Monday, October 31, 2005

Trick or treat

1. Three ninjas (brothers)
2. some kind of princess
3. A doggy (2 year old from next door)
4. The numbers 1 and 2
5. "a person from France"
6. "I don't know" (kid with a hoody and a wig)
7. Fairy (Faery?)
8. Pteradactyl (and a good one at that)
9. Russian princess
10. a vampire, a witch and a cow! no implied theme.
11. another vampire, without her cape because it was too long and made her trip.
12. Five high school kids at 8:30 - one had no costume. "What are you?" "A high school student."

Tuesday, October 25, 2005

Thanksgiving

If you ever Google-map a place, hit the little button that says "satellite" and watch in wonder. Every place you've ever lived has been photographed by satellite put on Google so that you can view it from as close as a thousand feet. So, the house I grew up in, 2114 Pueblo Court North, Santa Rosa, California, I can see anytime I want. It's 1/4 by 1/4 inches. I look up all kinds of places. There's a park in Eureka where we used to play and get lost in the tall Sequoias, and there was a huge, black locomotive parked there, with it's control arms and levers welded into place -- but it was still fun to climb on. You can see that train on Google satellite. No crap.

There was also this dairy we went to, not far from there, where we had cowpie fights and played in the rain, and a lady made the best tuna sandwiches I've ever had, still, to this day. It's all there, the Moxon Dairy, on Moxon Lane, in Arcata, California. I found a picture of a barn up the street. It looked just like the one we played in, except the roof was torn off, and the sun shined through it's dust-caked rafters. It was an old photo, circa 1977, and the caption read, "Roberts Barn, torn down in 1977." Moxon Dairy was down the street from Bay School Road, named after an ancient schoolhouse that some of the Moxon's lived in.

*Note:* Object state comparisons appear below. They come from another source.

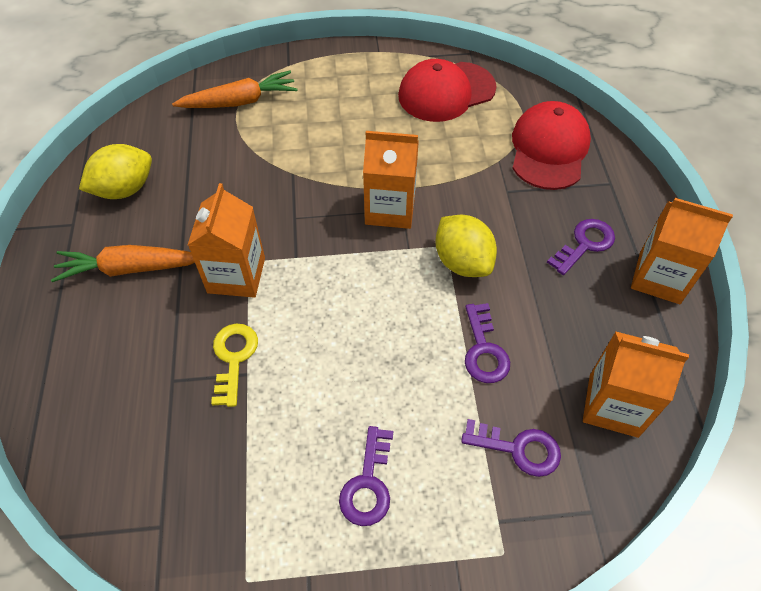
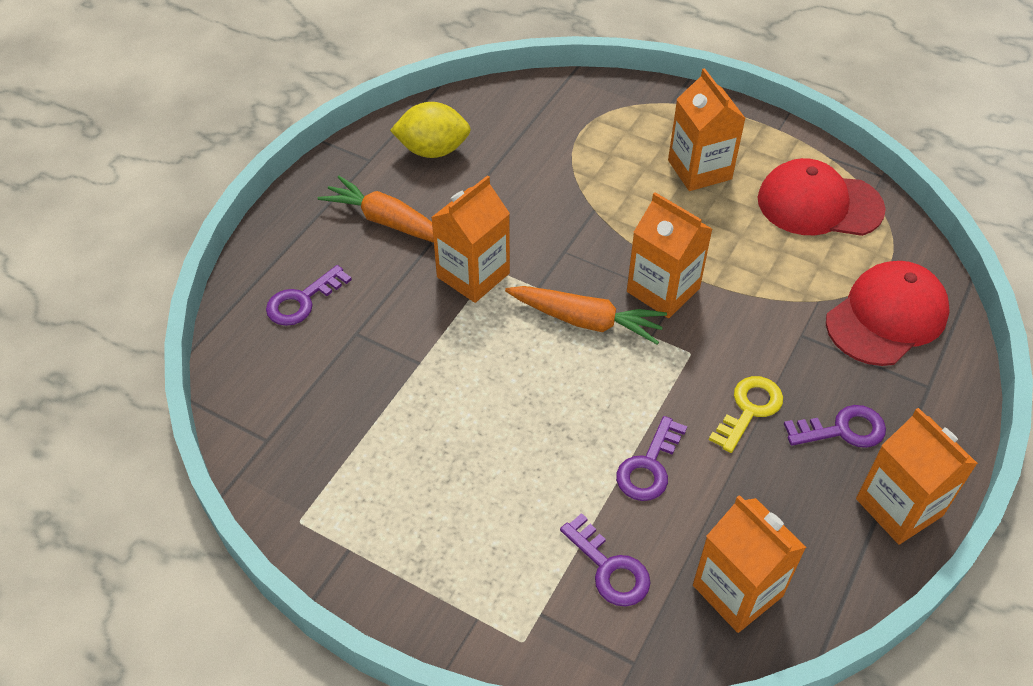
camera: 35 degrees right, 5 degrees down
orange carrot [172,71,298,108] -> orange carrot moved to [505,286,667,344]
yellow key [211,323,258,407] -> yellow key moved to [709,376,783,453]
purple key [339,426,393,526] -> purple key moved to [266,265,352,326]
yellow lemon [435,215,497,277] -> none
none -> orange carton [668,68,746,191]

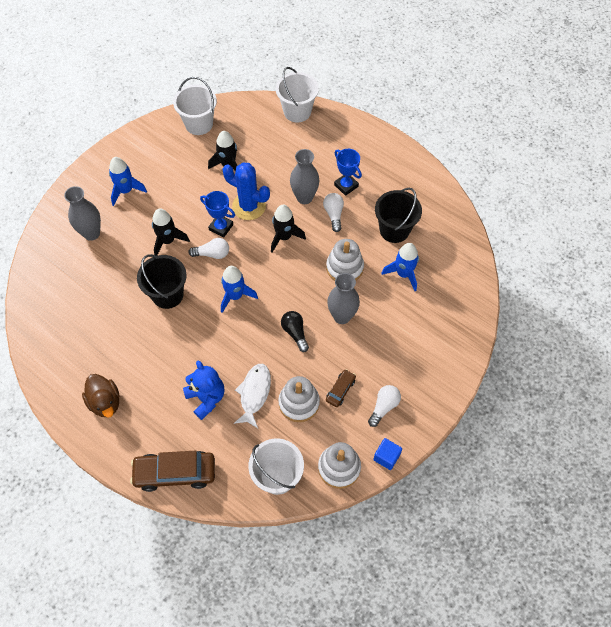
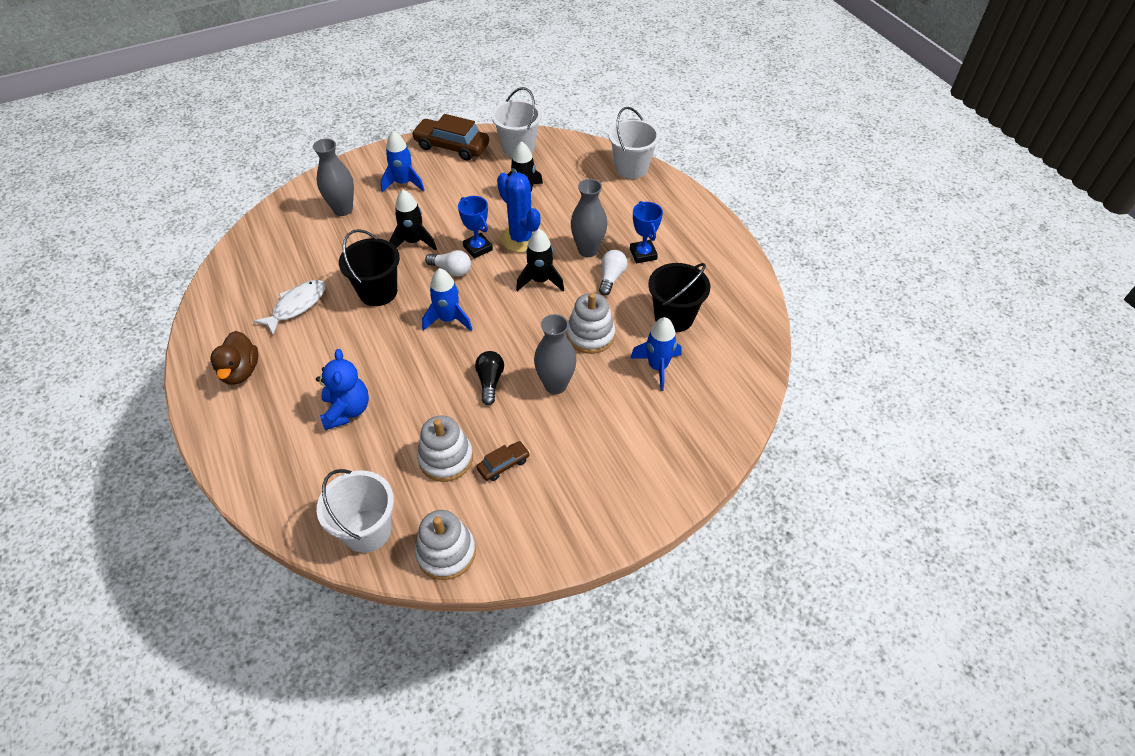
camera: 25 degrees right, 10 degrees down
brown car [130,451,215,492] -> brown car moved to [411,114,489,161]
white fish [234,364,271,428] -> white fish moved to [254,280,326,335]
white light bulb [368,385,401,427] -> none
blue cube [373,438,402,470] -> none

I learned a lot hanging around there. I learned that a cold engine will die, but not permanently. I learned how to ride a wild mustang. I learned how to shit outdoors, blow snot rockets, throw cowpies, play piano, pool and harmonica. There was a birthday party, my brother's, and a girl with braces got icing on her headgear and couldn't get it off. We used to go there for Thanksgiving, and there would be dozens of people, tons of food, and two or three birds and several pies. Word is, they still have it every year, although many of the old folks are dead and gone. I wonder how it would go. No phonecalls, no letters, just show up, Thanksgiving Day, almost thirty years later. I think I'll bring some kind of pie.